Mattingly considered batting Ethier second, but the manager wanted to keep Mark Ellis there because of his ability to move over runners. Also, batting Ethier sixth stretched out the middle of the lineup.
Kemp, Ramirez and Ethier were reluctant to call the Dodgers’ lineup the best in baseball.
“I don’t know how you can judge that,” Ethier said. “So let’s go out and prove it, I guess.”
But asked whether the improved lineup was enough to erase their deficit to the first-place San Francisco Giants in the National League West, Ethier was more certain.
“I think it definitely can,” he said.
Mattingly offered this thought: As dangerous as the lineup appears now, it could be even more so next year.
One of the four players the Dodgers acquired from the Red Sox was outfielder Carl Crawford, who underwent reconstructive elbow surgery this week and didn’t make the cross-country flight.
Crawford, 31, could be back on the field as early as March and when he does, he figures to be the Dodgers’ left fielder and leadoff hitter.

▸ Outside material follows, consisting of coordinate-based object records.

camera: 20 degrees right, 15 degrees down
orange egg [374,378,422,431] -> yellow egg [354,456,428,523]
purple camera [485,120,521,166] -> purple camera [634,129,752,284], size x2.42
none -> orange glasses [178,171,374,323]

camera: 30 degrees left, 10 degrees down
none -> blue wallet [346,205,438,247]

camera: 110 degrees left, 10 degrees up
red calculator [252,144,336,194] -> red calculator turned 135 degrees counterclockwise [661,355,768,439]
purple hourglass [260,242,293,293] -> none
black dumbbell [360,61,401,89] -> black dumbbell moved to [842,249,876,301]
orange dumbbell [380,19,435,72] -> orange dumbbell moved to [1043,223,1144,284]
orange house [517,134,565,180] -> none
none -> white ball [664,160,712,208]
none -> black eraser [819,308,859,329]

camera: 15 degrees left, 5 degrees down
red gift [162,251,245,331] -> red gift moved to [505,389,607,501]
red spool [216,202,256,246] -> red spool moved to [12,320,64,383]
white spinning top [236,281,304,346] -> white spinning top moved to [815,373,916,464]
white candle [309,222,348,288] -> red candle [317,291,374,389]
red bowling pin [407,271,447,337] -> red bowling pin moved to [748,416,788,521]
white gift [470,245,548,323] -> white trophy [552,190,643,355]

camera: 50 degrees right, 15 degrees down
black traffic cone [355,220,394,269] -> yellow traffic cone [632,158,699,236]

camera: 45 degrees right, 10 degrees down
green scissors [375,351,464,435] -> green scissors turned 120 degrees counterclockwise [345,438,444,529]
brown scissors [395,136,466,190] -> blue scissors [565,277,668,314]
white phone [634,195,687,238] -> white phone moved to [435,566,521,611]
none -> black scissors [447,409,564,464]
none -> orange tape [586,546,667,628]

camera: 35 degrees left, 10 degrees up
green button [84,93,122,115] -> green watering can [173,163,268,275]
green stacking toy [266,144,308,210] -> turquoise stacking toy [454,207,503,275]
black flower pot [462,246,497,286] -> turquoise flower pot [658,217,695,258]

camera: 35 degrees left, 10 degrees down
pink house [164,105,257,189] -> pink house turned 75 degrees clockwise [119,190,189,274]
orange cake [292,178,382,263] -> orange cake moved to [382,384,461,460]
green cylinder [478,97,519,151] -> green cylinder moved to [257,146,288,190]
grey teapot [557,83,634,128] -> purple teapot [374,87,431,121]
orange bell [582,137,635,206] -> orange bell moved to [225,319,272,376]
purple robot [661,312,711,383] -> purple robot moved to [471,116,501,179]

A four-time All-Star with the Tampa Bay Rays, Crawford was one of the most highly coveted free agents in the winter leading up to the 2011 season. But injuries have limited him to 161 games in the first two seasons of the seven-year, $142-million deal he signed with the Red Sox. His production was so underwhelming that the Red Sox told the Dodgers they had to take Crawford and his contract if they wanted Gonzalez.
In his final season with the Rays, Crawford batted .307 with 19 home runs and 90 RBIs. He also had a league-leading 13 triples.
“It’s not just now,” Mattingly said. “The future is really bright.”